→ **Work to be completed**: Leaving the pictures aside, write out the whole listing below exactly.

→ **Supplied data**:
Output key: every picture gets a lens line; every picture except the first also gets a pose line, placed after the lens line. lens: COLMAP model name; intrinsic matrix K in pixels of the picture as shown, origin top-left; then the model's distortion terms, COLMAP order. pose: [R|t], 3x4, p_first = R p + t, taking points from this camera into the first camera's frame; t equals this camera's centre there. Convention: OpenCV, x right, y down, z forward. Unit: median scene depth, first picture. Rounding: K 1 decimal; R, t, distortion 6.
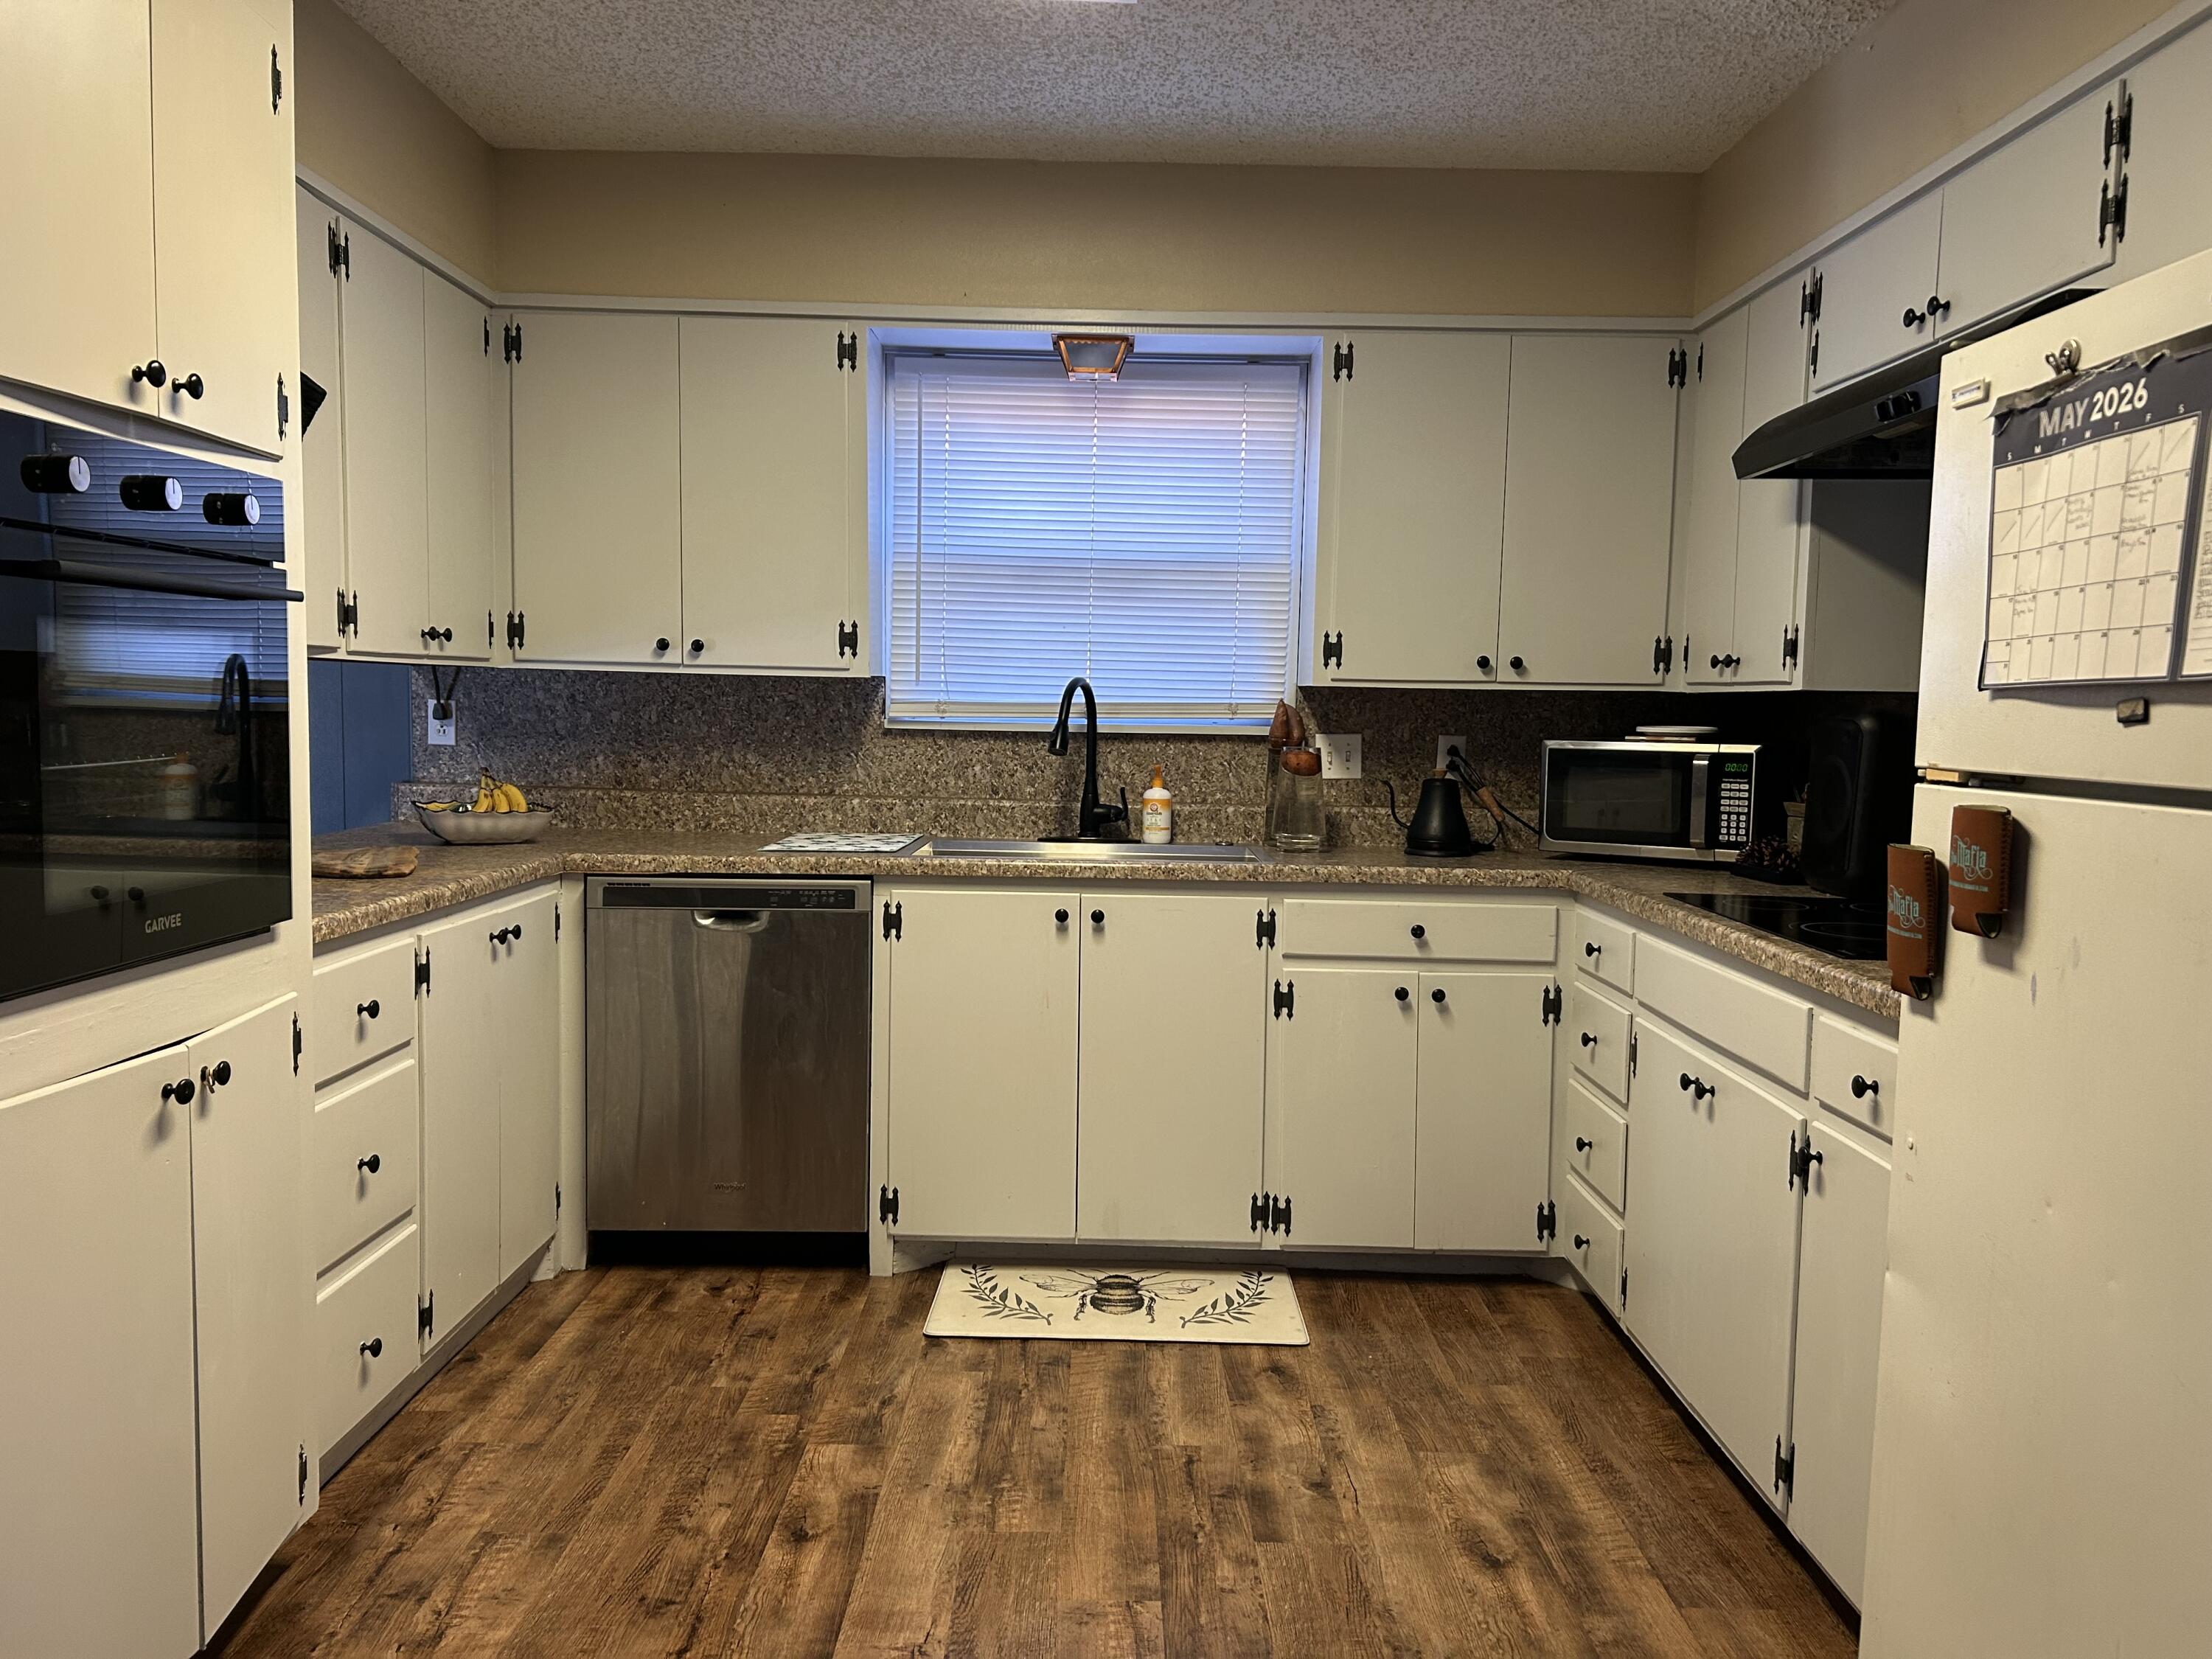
lens RADIAL K [[1658.3, 0, 1104.0], [0, 1658.3, 781.2], [0, 0, 1]] dist [0.109426, -0.175177]
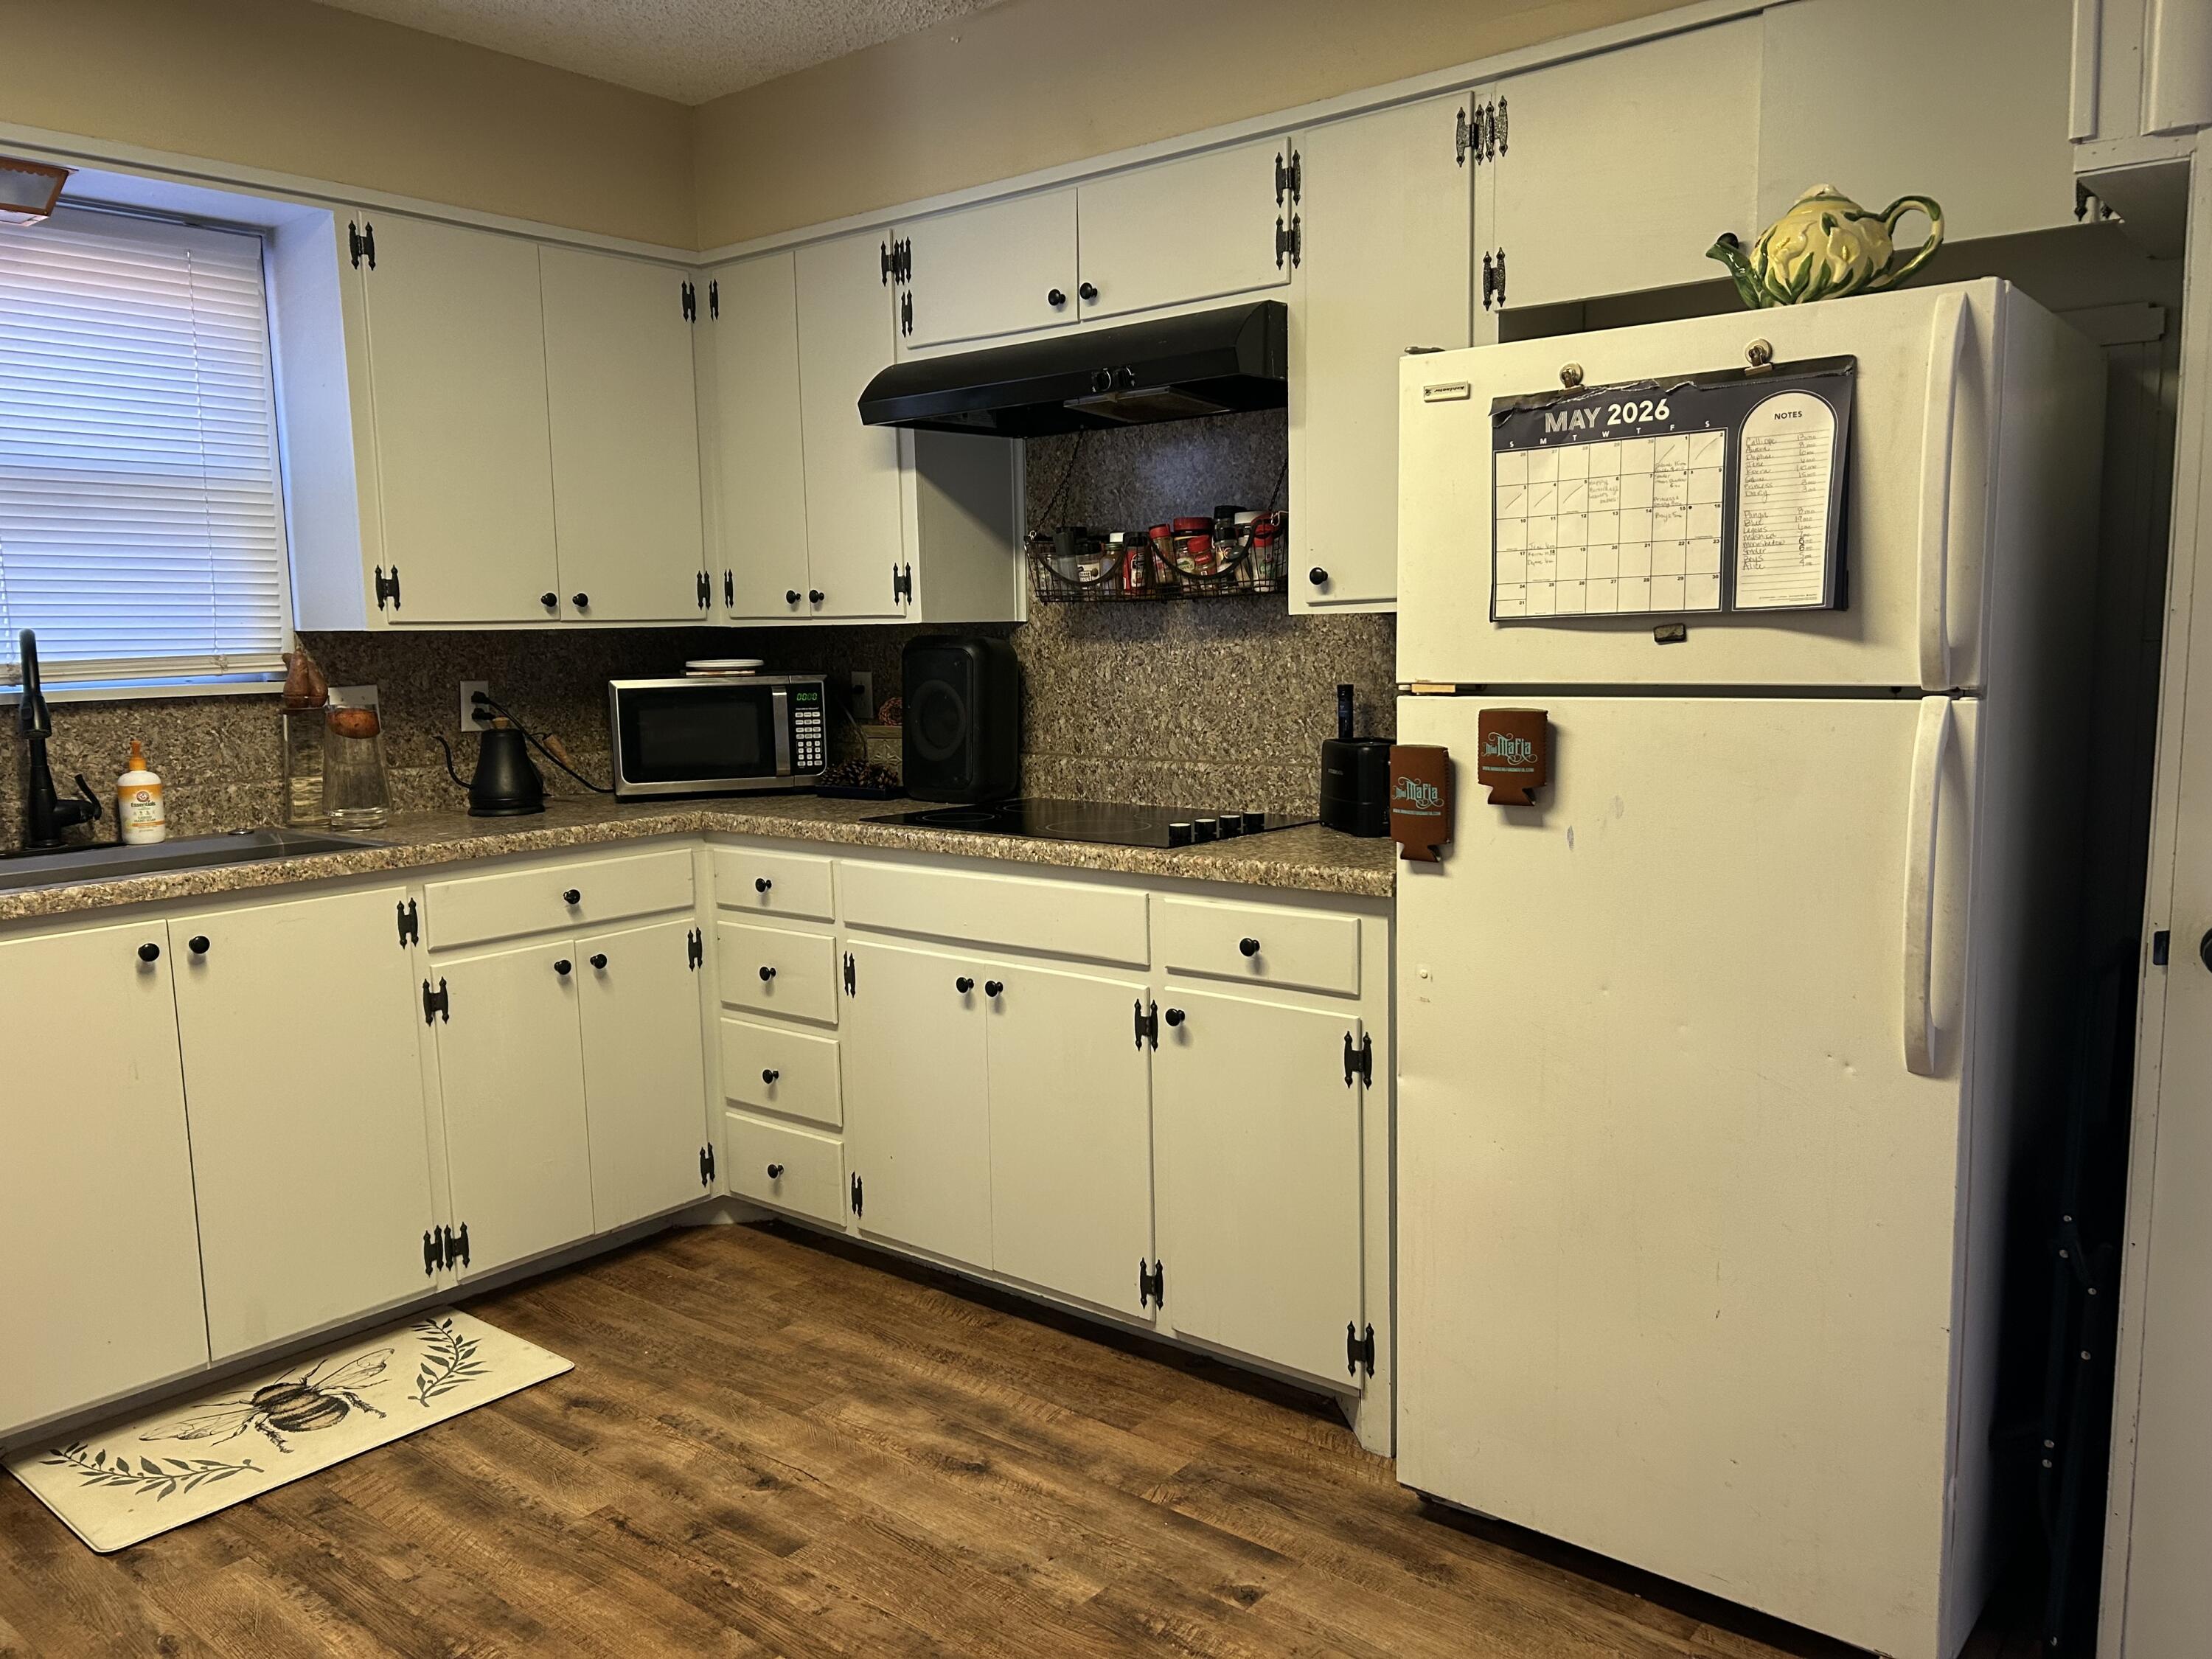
lens RADIAL K [[1664.4, 0, 1107.2], [0, 1664.4, 776.8], [0, 0, 1]] dist [0.013374, -0.002944]
pose [[0.630005, -0.099999, 0.770126, -0.358665], [0.067182, 0.994975, 0.074237, -0.026033], [-0.773680, 0.004969, 0.633557, 0.213068]]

→ **Solution to the exercise**:
Output key: every picture gets a lens line; every picture except the first also gets a pose line, placed after the lens line. lens: COLMAP model name; intrinsic matrix K in pixels of the picture as shown, origin top-left; then the model's distortion terms, COLMAP order. pose: [R|t], 3x4, p_first = R p + t, taking points from this camera into the first camera's frame; t equals this camera's centre there. Convention: OpenCV, x right, y down, z forward. Unit: median scene depth, first picture. Rounding: K 1 decimal; R, t, distortion 6.
lens RADIAL K [[1658.3, 0, 1104.0], [0, 1658.3, 781.2], [0, 0, 1]] dist [0.109426, -0.175177]
lens RADIAL K [[1664.4, 0, 1107.2], [0, 1664.4, 776.8], [0, 0, 1]] dist [0.013374, -0.002944]
pose [[0.630005, -0.099999, 0.770126, -0.358665], [0.067182, 0.994975, 0.074237, -0.026033], [-0.773680, 0.004969, 0.633557, 0.213068]]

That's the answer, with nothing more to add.